São Paulo, domingo, 03 de novembro de 2002

Texto Anterior | Próximo Texto | Índice

BARRICADAS

O efeito dessas extensas reflexões é misto. Analisando a opção pelo comunismo em um nível muito geral, da Revolução de Outubro [em 1917" até o fim da guerra, Hobsbawm oferece uma defesa e uma ilustração eloquentes do que ela significou para aqueles que a fizeram, alternando observação social com exemplos individuais, heróicos ou banais. Sua ênfase recai em um etos de obediência abnegada e praticidade -"eficiência empresarial", como ele diz- como a verdadeira marca da Terceira Internacional.
"Os partidos comunistas não eram para os românticos. Pelo contrário, eram para a organização e a rotina... O segredo do Partido Leninista não estava em sonhar com erguer-se sobre as barricadas, tampouco na teoria marxista. Ele pode ser resumido em duas frases: "As decisões devem ser verificadas" e "disciplina partidária". O apelo do partido era que ele realizava as coisas, quando outros não o faziam."
Historicamente, deve-se dizer, essa imagem é estranhamente tendenciosa. Um movimento que contava com revolucionários como Serge ou Trótski, Roy ou Mariátegui, Sneevliet ou Sorge, não era para românticos? Nesse sentido, e Mao Tse-tung -por bem ou por mal uma figura da história do comunismo maior que qualquer dos leais funcionários ou militantes europeus aos quais somos apresentados aqui?
.....
--- ITEM DA TAREFA 1 ---
Transcreva a parte do trecho sobre Hobsbawm e o comunismo que começa nas palavras "Historicamente, deve-se dizer, essa" e termina após as palavras "somos apresentados aqui?".
--- ITEM DA TAREFA 2 ---
Segundo o trecho sobre Hobsbawm e o comunismo, em quais duas frases pode ser resumido o segredo do Partido Leninista?

--- Itens armazenados ---
.....
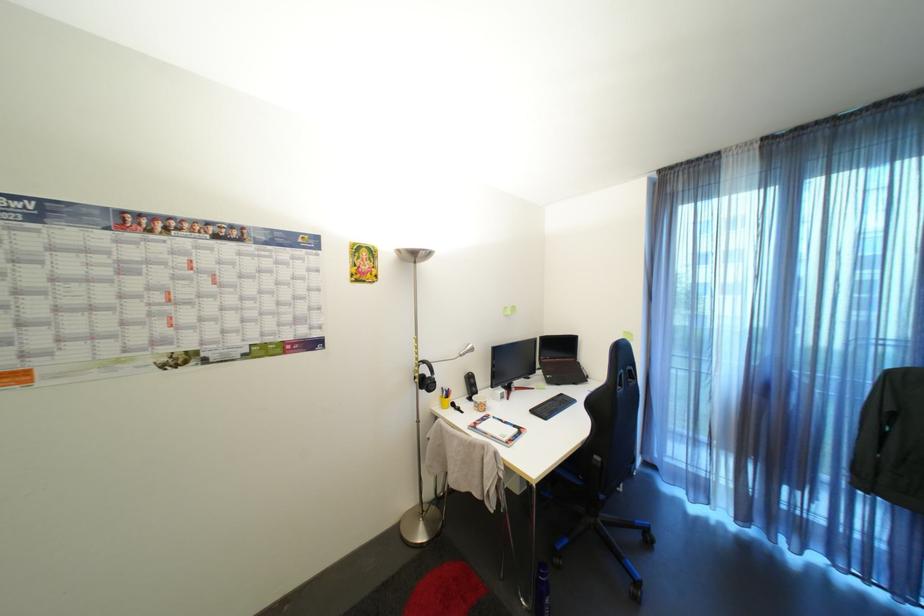
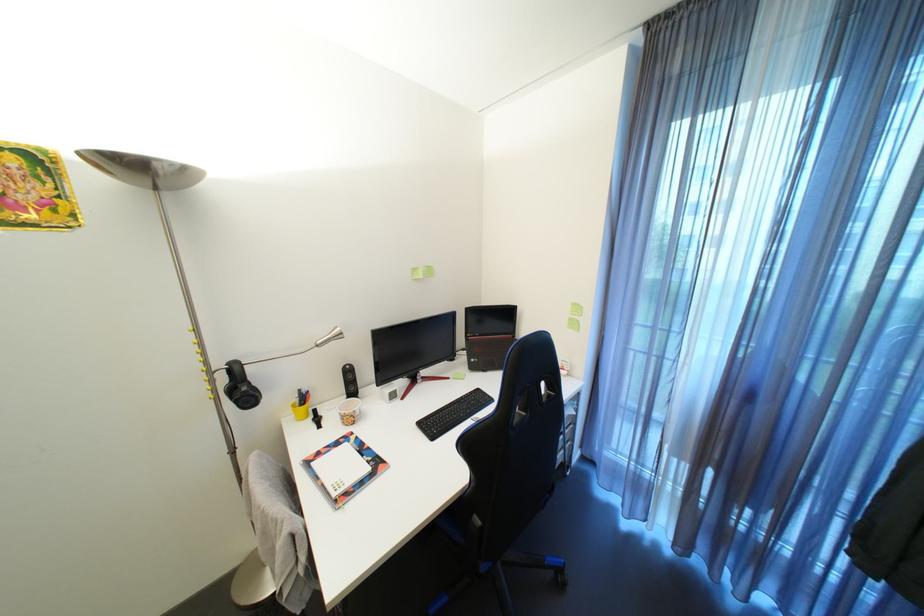
Question: How did the camera likely rotate?

Choices:
 (A) Left
 (B) Right
 (C) Up
 (D) Down

Answer: (D)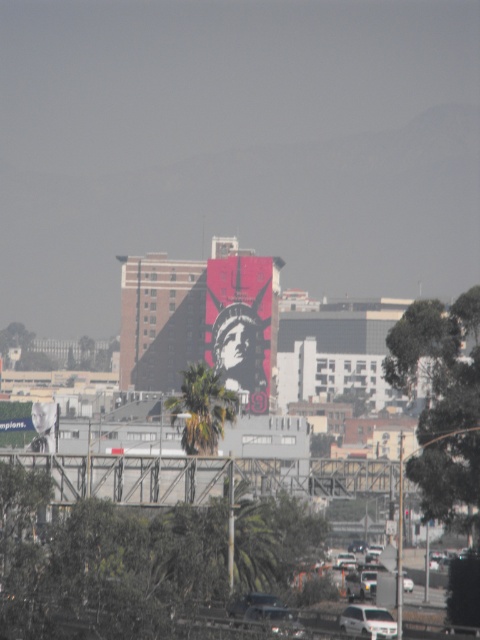
You are a GUI agent. You are given a task and a screenshot of the screen. Output one action in this format:
    pyautogui.click(x=<x>, y=<y>)
    Task: Click on the stained glass statue at center
    This screenshot has height=640, width=480.
    Given the screenshot: What is the action you would take?
    pyautogui.click(x=240, y=324)

The width and height of the screenshot is (480, 640). What do you see at coordinates (240, 324) in the screenshot?
I see `stained glass statue at center` at bounding box center [240, 324].

The height and width of the screenshot is (640, 480). I want to click on stained glass statue at center, so click(240, 324).

Does green leafy palm tree at center appear over white matte car at lower center?

Correct, green leafy palm tree at center is located above white matte car at lower center.

Who is more forward, (176, 412) or (384, 634)?

Point (384, 634)

This screenshot has width=480, height=640. What are the coordinates of `green leafy palm tree at center` in the screenshot? It's located at (203, 408).

Who is lower down, stained glass statue at center or green leafy palm tree at center?

green leafy palm tree at center is below.

Is point (263, 340) closer to camera compared to point (192, 372)?

No, (263, 340) is behind (192, 372).

Locate an element on the screen. This screenshot has height=640, width=480. stained glass statue at center is located at coordinates (x=240, y=324).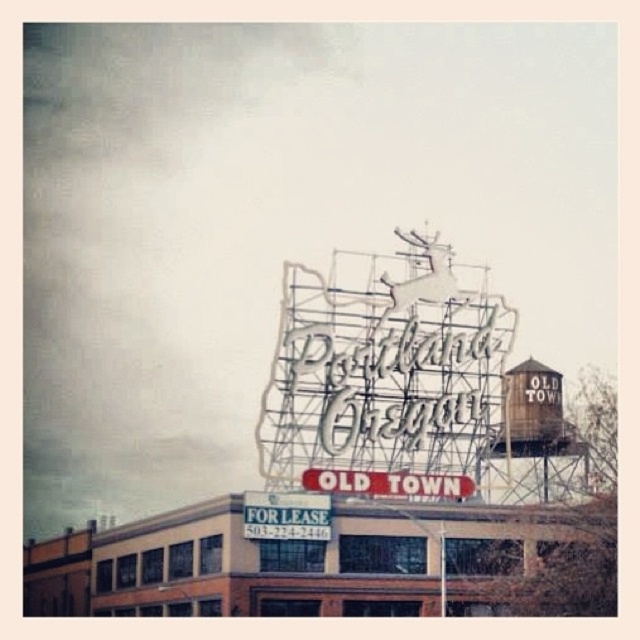
You are a tourist in Old Town and want to take a photo of both the metallic wireframe sign at center and the rustic wooden water tower at upper right. Which object should you position to your left to capture both in the frame?

The metallic wireframe sign at center is to the left of rustic wooden water tower at upper right, so to capture both in the frame, position the metallic wireframe sign at center to your left and the rustic wooden water tower at upper right to your right.

You are standing in front of the building and want to read both the metallic wireframe sign at center and the white metal sign at center. Which sign should you look at first to see the one closer to you?

You should look at the metallic wireframe sign at center first because it is closer to you than the white metal sign at center.

You are standing on the sidewalk in Old Town, Portland, and want to take a photo of the metallic wireframe sign at center. If your camera can focus on objects up to 350 feet away, will you be able to capture a clear image of the sign?

The metallic wireframe sign at center is 349.85 feet away from the viewer. Since the camera can focus up to 350 feet, the distance is within range, so yes, you can capture a clear image of the sign.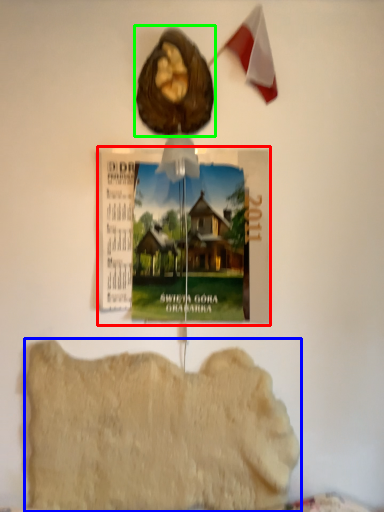
Question: Which is farther away from postcard (highlighted by a red box)? food (highlighted by a blue box) or animal (highlighted by a green box)?

Choices:
 (A) food
 (B) animal

Answer: (A)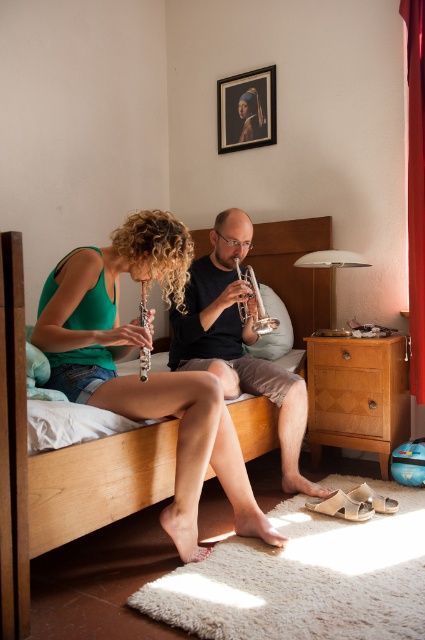
You are standing in the room and need to place a small music stand between the two people on the wooden bed. Where should you position it so that it is closest to the wooden drawer at center right?

The wooden drawer at center right is located at point (348,388), so you should position the music stand near that location to be closest to it.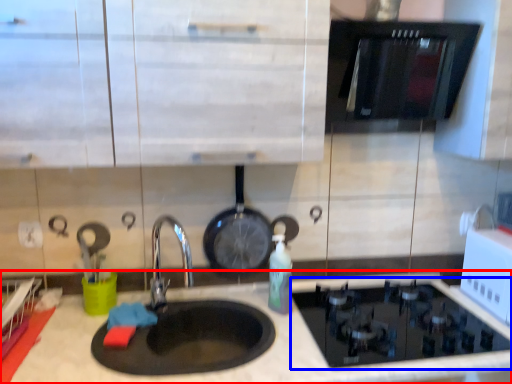
Question: Among these objects, which one is nearest to the camera, countertop (highlighted by a red box) or gas stove (highlighted by a blue box)?

Choices:
 (A) countertop
 (B) gas stove

Answer: (A)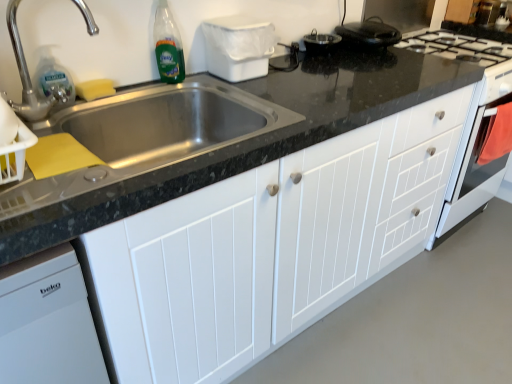
The width and height of the screenshot is (512, 384). Describe the element at coordinates (52, 78) in the screenshot. I see `clear plastic bottle at sink left` at that location.

Where is `green glass bottle at upper left`? green glass bottle at upper left is located at coordinates (168, 46).

Measure the distance between white wood cabinet at center and camera.

The depth of white wood cabinet at center is 32.13 inches.

In order to click on clear plastic bottle at sink left in this screenshot , I will do `click(52, 78)`.

Can you confirm if white wood cabinet at center is shorter than silver metallic faucet at upper left?

No.

Is white wood cabinet at center in front of silver metallic faucet at upper left?

Yes, white wood cabinet at center is in front of silver metallic faucet at upper left.

Would you say white wood cabinet at center contains silver metallic faucet at upper left?

No, white wood cabinet at center does not contain silver metallic faucet at upper left.

From the image's perspective, relative to silver metallic faucet at upper left, is white wood cabinet at center above or below?

white wood cabinet at center is situated lower than silver metallic faucet at upper left in the image.

Considering the relative sizes of green glass bottle at upper left and silver metallic faucet at upper left in the image provided, is green glass bottle at upper left shorter than silver metallic faucet at upper left?

Yes, green glass bottle at upper left is shorter than silver metallic faucet at upper left.

From a real-world perspective, is green glass bottle at upper left physically below silver metallic faucet at upper left?

Yes, from a real-world perspective, green glass bottle at upper left is below silver metallic faucet at upper left.

Which is less distant, (x=169, y=20) or (x=12, y=22)?

The point (x=12, y=22) is in front.

Is green glass bottle at upper left oriented away from silver metallic faucet at upper left?

No, silver metallic faucet at upper left is not at the back of green glass bottle at upper left.

Who is bigger, clear plastic bottle at sink left or silver metallic faucet at upper left?

Bigger between the two is silver metallic faucet at upper left.

Considering the relative positions of clear plastic bottle at sink left and silver metallic faucet at upper left in the image provided, is clear plastic bottle at sink left behind silver metallic faucet at upper left?

That is True.

Is point (61, 100) closer or farther from the camera than point (45, 99)?

Point (61, 100).

From a real-world perspective, between silver metallic faucet at upper left and green glass bottle at upper left, who is vertically lower?

green glass bottle at upper left, from a real-world perspective.

Looking at this image, which of these two, silver metallic faucet at upper left or green glass bottle at upper left, stands shorter?

green glass bottle at upper left.

Is point (15, 55) closer or farther from the camera than point (170, 76)?

Clearly, point (15, 55) is closer to the camera than point (170, 76).

From the image's perspective, is silver metallic faucet at upper left below green glass bottle at upper left?

Yes, from the image's perspective, silver metallic faucet at upper left is below green glass bottle at upper left.

Considering the relative sizes of silver metallic faucet at upper left and clear plastic bottle at sink left in the image provided, is silver metallic faucet at upper left smaller than clear plastic bottle at sink left?

Incorrect, silver metallic faucet at upper left is not smaller in size than clear plastic bottle at sink left.

Does silver metallic faucet at upper left contain clear plastic bottle at sink left?

Yes, silver metallic faucet at upper left contains clear plastic bottle at sink left.

How much distance is there between silver metallic faucet at upper left and clear plastic bottle at sink left?

A distance of 2.62 inches exists between silver metallic faucet at upper left and clear plastic bottle at sink left.

What's the angular difference between silver metallic faucet at upper left and clear plastic bottle at sink left's facing directions?

0.0015 degrees separate the facing orientations of silver metallic faucet at upper left and clear plastic bottle at sink left.

From the image's perspective, is clear plastic bottle at sink left under white wood cabinet at center?

Incorrect, from the image's perspective, clear plastic bottle at sink left is higher than white wood cabinet at center.

Where is `cleaning product lying behind the white wood cabinet at center`? Image resolution: width=512 pixels, height=384 pixels. cleaning product lying behind the white wood cabinet at center is located at coordinates (52, 78).

Does clear plastic bottle at sink left touch white wood cabinet at center?

clear plastic bottle at sink left is not next to white wood cabinet at center, and they're not touching.

Is clear plastic bottle at sink left not within white wood cabinet at center?

Yes, clear plastic bottle at sink left is located beyond the bounds of white wood cabinet at center.

From a real-world perspective, is green glass bottle at upper left beneath white wood cabinet at center?

Actually, green glass bottle at upper left is physically above white wood cabinet at center in the real world.

Locate an element on the screen. The image size is (512, 384). bottle that is on the left side of white wood cabinet at center is located at coordinates (168, 46).

Which is farther from the camera, (162, 73) or (445, 98)?

The point (445, 98) is behind.

Locate an element on the screen. This screenshot has width=512, height=384. cabinetry that is under the silver metallic faucet at upper left (from a real-world perspective) is located at coordinates (266, 249).

Where is `tap positioned vertically above the green glass bottle at upper left (from a real-world perspective)`? This screenshot has height=384, width=512. tap positioned vertically above the green glass bottle at upper left (from a real-world perspective) is located at coordinates (29, 77).

From the image, which object appears to be nearer to silver metallic faucet at upper left, clear plastic bottle at sink left or green glass bottle at upper left?

Based on the image, clear plastic bottle at sink left appears to be nearer to silver metallic faucet at upper left.

Looking at the image, which one is located further to green glass bottle at upper left, white wood cabinet at center or clear plastic bottle at sink left?

white wood cabinet at center is positioned further to the anchor green glass bottle at upper left.

When comparing their distances from silver metallic faucet at upper left, does white wood cabinet at center or green glass bottle at upper left seem further?

Among the two, white wood cabinet at center is located further to silver metallic faucet at upper left.

When comparing their distances from green glass bottle at upper left, does silver metallic faucet at upper left or clear plastic bottle at sink left seem further?

The object further to green glass bottle at upper left is silver metallic faucet at upper left.

When comparing their distances from clear plastic bottle at sink left, does silver metallic faucet at upper left or green glass bottle at upper left seem closer?

Among the two, silver metallic faucet at upper left is located nearer to clear plastic bottle at sink left.

Estimate the real-world distances between objects in this image. Which object is closer to white wood cabinet at center, clear plastic bottle at sink left or green glass bottle at upper left?

green glass bottle at upper left is closer to white wood cabinet at center.

Looking at this image, when comparing their distances from white wood cabinet at center, does silver metallic faucet at upper left or green glass bottle at upper left seem further?

silver metallic faucet at upper left lies further to white wood cabinet at center than the other object.

From the image, which object appears to be nearer to green glass bottle at upper left, clear plastic bottle at sink left or silver metallic faucet at upper left?

clear plastic bottle at sink left.

Find the location of `cleaning product positioned between silver metallic faucet at upper left and green glass bottle at upper left from near to far`. cleaning product positioned between silver metallic faucet at upper left and green glass bottle at upper left from near to far is located at coordinates (52, 78).

In order to click on bottle between clear plastic bottle at sink left and white wood cabinet at center in the horizontal direction in this screenshot , I will do `click(168, 46)`.

You are a GUI agent. You are given a task and a screenshot of the screen. Output one action in this format:
    pyautogui.click(x=<x>, y=<y>)
    Task: Click on the tap situated between clear plastic bottle at sink left and white wood cabinet at center from left to right
    The image size is (512, 384).
    Given the screenshot: What is the action you would take?
    pyautogui.click(x=29, y=77)

Identify the location of bottle between silver metallic faucet at upper left and white wood cabinet at center. The width and height of the screenshot is (512, 384). (x=168, y=46).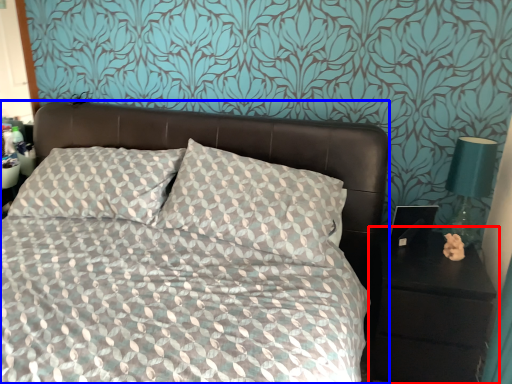
Question: Which object appears closest to the camera in this image, nightstand (highlighted by a red box) or bed (highlighted by a blue box)?

Choices:
 (A) nightstand
 (B) bed

Answer: (B)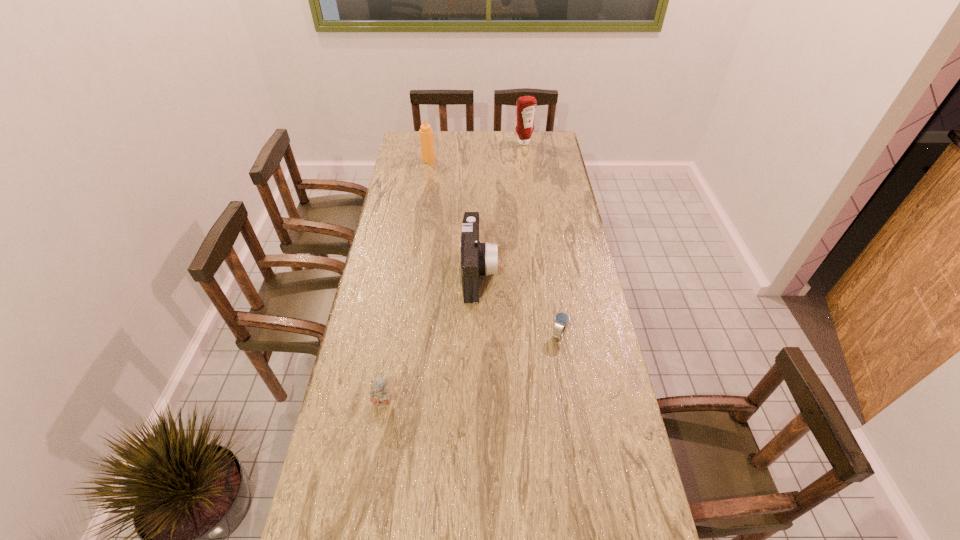
Where is `vacant space located 0.050m on the right of the farthest object`? vacant space located 0.050m on the right of the farthest object is located at coordinates (543, 143).

The width and height of the screenshot is (960, 540). I want to click on free space located 0.090m on the left of the fourth nearest object, so click(x=403, y=160).

Locate an element on the screen. The height and width of the screenshot is (540, 960). vacant space located 0.200m on the lens of the third object from right to left is located at coordinates (552, 273).

Locate an element on the screen. The width and height of the screenshot is (960, 540). vacant space situated on the front-facing side of the nearest object is located at coordinates (371, 476).

In order to click on free space located on the left of the shortest object in this screenshot , I will do `click(442, 334)`.

At what (x,y) coordinates should I click in order to perform the action: click on object present at the far edge. Please return your answer as a coordinate pair (x, y). This screenshot has width=960, height=540. Looking at the image, I should click on (526, 106).

The width and height of the screenshot is (960, 540). What are the coordinates of `condiment that is at the left edge` in the screenshot? It's located at (426, 133).

Where is `teddy bear situated at the left edge`? The width and height of the screenshot is (960, 540). teddy bear situated at the left edge is located at coordinates (380, 397).

You are a GUI agent. You are given a task and a screenshot of the screen. Output one action in this format:
    pyautogui.click(x=<x>, y=<y>)
    Task: Click on the condiment that is at the right edge
    
    Given the screenshot: What is the action you would take?
    pyautogui.click(x=526, y=106)

What are the coordinates of `watch that is at the right edge` in the screenshot? It's located at (561, 319).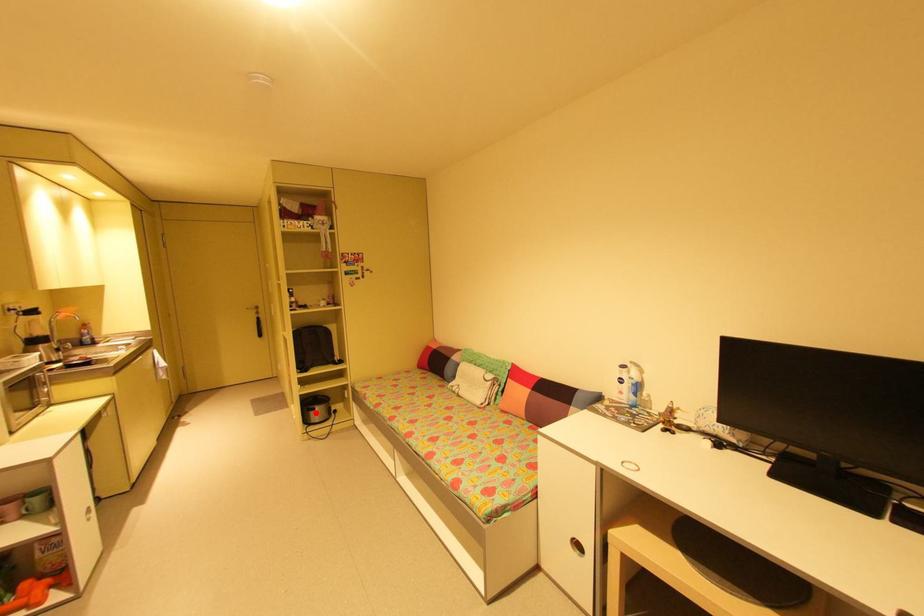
.....
--- RESPOSTA DA TAREFA 1 ---
Historicamente, deve-se dizer, essa imagem é estranhamente tendenciosa. Um movimento que contava com revolucionários como Serge ou Trótski, Roy ou Mariátegui, Sneevliet ou Sorge, não era para românticos? Nesse sentido, e Mao Tse-tung -por bem ou por mal uma figura da história do comunismo maior que qualquer dos leais funcionários ou militantes europeus aos quais somos apresentados aqui?

--- RESPOSTA DA TAREFA 2 ---
Nas frases "As decisões devem ser verificadas" e "disciplina partidária".